#### Source material
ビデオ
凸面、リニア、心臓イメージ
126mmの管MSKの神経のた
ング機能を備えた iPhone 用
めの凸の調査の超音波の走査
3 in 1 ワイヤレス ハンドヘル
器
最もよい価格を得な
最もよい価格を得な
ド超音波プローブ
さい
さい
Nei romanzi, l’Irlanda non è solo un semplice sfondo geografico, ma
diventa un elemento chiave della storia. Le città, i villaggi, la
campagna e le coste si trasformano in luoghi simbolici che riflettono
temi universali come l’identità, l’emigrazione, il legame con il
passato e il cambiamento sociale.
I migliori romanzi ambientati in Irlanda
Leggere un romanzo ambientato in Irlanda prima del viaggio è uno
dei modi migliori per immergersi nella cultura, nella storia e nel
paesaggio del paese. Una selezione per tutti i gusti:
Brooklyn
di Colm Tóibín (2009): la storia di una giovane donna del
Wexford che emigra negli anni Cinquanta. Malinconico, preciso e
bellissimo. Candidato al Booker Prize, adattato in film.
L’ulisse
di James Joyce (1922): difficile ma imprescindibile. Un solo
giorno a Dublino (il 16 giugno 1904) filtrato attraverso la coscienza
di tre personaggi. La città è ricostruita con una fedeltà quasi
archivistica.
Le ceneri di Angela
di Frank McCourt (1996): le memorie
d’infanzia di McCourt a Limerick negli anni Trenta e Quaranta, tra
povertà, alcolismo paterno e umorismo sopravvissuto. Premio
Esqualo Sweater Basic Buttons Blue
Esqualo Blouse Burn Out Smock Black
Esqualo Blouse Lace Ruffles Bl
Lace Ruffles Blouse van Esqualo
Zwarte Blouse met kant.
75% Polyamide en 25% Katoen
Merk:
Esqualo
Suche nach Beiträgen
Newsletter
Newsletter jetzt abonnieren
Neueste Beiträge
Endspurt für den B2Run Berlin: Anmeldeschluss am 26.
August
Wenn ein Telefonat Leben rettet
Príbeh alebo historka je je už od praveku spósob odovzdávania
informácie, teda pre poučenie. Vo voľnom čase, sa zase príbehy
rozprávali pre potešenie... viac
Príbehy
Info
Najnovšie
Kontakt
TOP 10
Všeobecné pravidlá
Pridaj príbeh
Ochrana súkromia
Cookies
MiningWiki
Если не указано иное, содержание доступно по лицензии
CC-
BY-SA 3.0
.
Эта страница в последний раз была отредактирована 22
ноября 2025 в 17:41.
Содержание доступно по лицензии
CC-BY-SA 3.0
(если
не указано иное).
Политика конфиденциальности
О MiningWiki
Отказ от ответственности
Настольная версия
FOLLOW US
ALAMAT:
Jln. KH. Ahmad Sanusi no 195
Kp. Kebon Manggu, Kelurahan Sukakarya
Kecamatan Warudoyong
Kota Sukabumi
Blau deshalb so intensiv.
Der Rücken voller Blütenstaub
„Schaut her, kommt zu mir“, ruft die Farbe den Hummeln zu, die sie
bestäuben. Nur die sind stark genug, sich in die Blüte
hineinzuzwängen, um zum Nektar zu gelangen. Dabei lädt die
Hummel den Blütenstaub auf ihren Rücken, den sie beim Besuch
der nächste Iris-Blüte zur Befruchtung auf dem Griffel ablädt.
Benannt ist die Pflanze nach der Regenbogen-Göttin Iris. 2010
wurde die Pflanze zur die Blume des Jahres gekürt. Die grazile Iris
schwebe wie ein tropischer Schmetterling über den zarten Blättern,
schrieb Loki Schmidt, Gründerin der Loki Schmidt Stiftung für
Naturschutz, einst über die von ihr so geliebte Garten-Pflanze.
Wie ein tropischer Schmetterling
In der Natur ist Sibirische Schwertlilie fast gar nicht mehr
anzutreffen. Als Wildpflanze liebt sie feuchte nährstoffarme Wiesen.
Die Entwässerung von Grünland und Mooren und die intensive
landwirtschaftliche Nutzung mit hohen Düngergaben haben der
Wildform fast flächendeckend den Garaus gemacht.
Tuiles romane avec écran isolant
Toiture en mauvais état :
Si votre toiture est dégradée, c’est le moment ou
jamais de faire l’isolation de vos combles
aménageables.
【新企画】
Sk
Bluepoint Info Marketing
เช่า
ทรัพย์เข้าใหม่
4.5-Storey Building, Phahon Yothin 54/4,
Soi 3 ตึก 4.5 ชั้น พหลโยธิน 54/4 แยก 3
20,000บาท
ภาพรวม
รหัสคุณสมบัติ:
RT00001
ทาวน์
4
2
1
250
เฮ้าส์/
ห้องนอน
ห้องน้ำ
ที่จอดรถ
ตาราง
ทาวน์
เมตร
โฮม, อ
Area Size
########
#### Source material
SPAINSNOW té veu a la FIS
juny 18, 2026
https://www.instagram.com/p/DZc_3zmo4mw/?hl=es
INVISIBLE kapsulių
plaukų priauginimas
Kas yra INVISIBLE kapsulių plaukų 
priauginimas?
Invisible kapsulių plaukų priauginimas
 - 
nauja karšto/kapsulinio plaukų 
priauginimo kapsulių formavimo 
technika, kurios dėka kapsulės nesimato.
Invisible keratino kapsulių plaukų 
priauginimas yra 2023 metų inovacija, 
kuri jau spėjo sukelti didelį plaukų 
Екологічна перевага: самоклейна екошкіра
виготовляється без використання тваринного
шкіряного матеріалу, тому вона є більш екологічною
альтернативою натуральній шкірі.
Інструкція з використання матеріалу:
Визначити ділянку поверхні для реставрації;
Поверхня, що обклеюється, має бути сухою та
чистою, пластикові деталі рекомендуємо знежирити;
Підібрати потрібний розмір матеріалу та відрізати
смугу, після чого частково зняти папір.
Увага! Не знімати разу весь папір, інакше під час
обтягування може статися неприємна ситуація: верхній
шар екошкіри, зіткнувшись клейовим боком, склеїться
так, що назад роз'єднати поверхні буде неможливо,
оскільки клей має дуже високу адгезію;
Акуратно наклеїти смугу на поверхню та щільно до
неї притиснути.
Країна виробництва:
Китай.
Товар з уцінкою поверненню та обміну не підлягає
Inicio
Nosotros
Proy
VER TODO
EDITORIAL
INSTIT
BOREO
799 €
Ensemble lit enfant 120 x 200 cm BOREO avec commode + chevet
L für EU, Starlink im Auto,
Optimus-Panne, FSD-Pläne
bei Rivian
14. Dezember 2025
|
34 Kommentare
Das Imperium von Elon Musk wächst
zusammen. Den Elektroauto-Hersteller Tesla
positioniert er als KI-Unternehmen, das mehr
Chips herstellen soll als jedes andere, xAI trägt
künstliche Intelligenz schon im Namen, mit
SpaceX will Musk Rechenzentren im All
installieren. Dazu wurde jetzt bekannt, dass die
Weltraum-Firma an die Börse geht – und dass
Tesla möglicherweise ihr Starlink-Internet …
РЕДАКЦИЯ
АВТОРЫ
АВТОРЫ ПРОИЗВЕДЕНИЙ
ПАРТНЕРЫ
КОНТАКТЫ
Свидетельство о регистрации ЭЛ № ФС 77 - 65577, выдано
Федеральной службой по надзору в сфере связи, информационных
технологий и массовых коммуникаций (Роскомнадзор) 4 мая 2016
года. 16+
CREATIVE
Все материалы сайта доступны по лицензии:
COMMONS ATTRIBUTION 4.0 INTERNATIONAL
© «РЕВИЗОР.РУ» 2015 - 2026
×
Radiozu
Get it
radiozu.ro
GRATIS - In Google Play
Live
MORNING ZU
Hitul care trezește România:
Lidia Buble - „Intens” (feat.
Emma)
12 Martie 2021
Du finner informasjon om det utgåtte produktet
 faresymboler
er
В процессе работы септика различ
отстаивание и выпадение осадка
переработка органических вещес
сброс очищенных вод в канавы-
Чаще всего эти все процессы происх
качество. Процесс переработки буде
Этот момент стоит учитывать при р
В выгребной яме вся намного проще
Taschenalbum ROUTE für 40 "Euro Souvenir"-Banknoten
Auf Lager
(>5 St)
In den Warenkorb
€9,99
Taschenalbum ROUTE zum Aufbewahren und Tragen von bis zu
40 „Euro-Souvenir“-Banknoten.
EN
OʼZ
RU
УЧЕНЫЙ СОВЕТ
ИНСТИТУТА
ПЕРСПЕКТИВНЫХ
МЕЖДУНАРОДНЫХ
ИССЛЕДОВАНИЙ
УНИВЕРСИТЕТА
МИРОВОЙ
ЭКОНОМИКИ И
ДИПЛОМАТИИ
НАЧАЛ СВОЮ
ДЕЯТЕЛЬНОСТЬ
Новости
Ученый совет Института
########
#### Source material
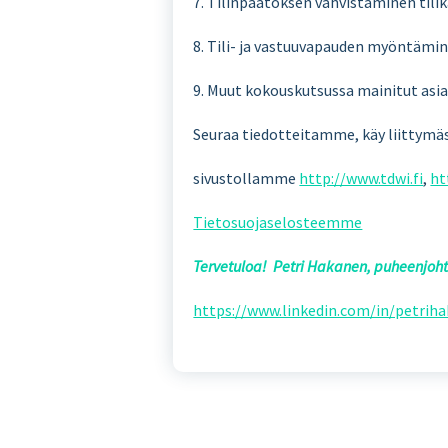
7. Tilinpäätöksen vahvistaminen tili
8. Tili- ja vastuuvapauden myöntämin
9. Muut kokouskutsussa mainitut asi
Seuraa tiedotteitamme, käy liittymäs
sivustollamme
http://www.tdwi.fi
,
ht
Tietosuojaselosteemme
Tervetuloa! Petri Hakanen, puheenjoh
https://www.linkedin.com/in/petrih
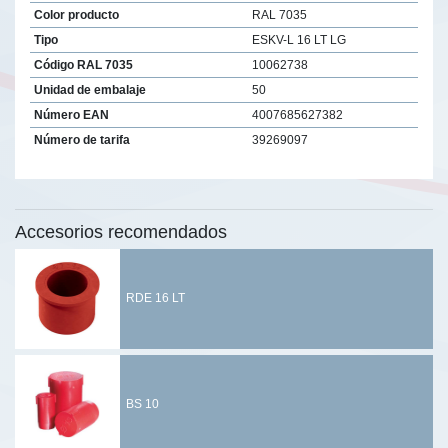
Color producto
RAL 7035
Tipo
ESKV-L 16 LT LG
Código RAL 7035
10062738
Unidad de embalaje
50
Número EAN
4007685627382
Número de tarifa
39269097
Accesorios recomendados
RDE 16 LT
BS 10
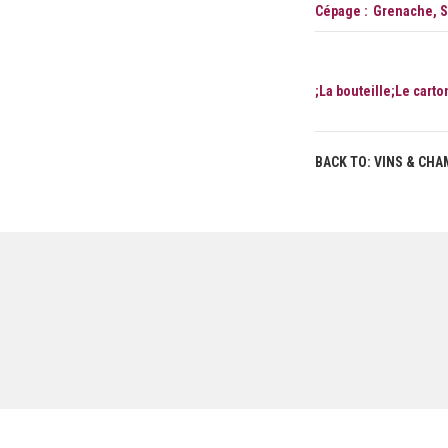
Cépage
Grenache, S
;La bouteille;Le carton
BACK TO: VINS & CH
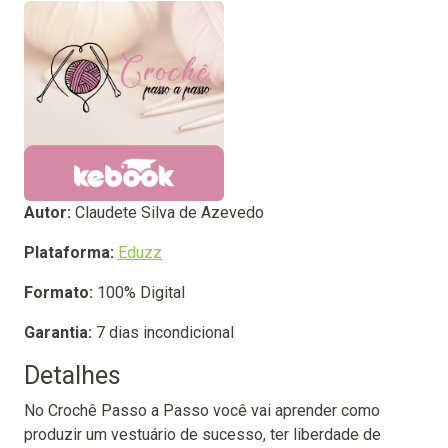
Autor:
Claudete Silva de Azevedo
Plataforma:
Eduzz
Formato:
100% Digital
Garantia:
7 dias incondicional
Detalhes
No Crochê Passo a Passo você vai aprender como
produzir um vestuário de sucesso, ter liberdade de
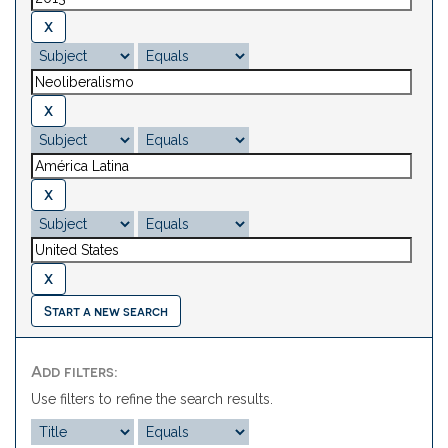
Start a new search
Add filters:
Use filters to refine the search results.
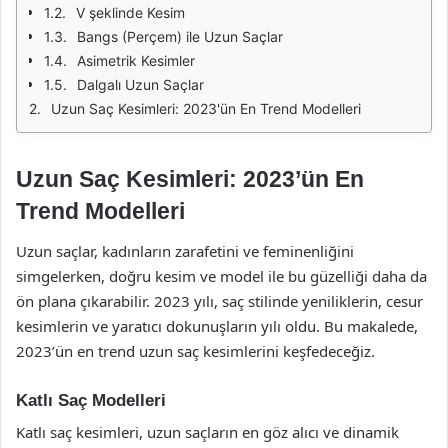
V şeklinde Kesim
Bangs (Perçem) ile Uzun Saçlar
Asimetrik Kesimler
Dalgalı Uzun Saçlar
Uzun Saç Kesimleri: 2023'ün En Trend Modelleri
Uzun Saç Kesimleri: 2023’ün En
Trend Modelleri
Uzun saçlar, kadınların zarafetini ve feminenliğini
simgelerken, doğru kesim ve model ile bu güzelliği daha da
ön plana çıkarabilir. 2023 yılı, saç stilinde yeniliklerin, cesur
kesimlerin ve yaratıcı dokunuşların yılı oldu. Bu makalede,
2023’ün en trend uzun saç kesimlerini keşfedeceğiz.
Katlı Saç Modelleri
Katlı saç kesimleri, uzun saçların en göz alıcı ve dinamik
########
From the entries above, write out only the lines starting at the line that holds "смугу, після чого частково зняти папір." and ending at the line that holds "34 Kommentare", keeping both and matching them exactly.

смугу, після чого частково зняти папір.
Увага! Не знімати разу весь папір, інакше під час
обтягування може статися неприємна ситуація: верхній
шар екошкіри, зіткнувшись клейовим боком, склеїться
так, що назад роз'єднати поверхні буде неможливо,
оскільки клей має дуже високу адгезію;
Акуратно наклеїти смугу на поверхню та щільно до
неї притиснути.
Країна виробництва:
Китай.
Товар з уцінкою поверненню та обміну не підлягає
Inicio
Nosotros
Proy
VER TODO
EDITORIAL
INSTIT
BOREO
799 €
Ensemble lit enfant 120 x 200 cm BOREO avec commode + chevet
L für EU, Starlink im Auto,
Optimus-Panne, FSD-Pläne
bei Rivian
14. Dezember 2025
|
34 Kommentare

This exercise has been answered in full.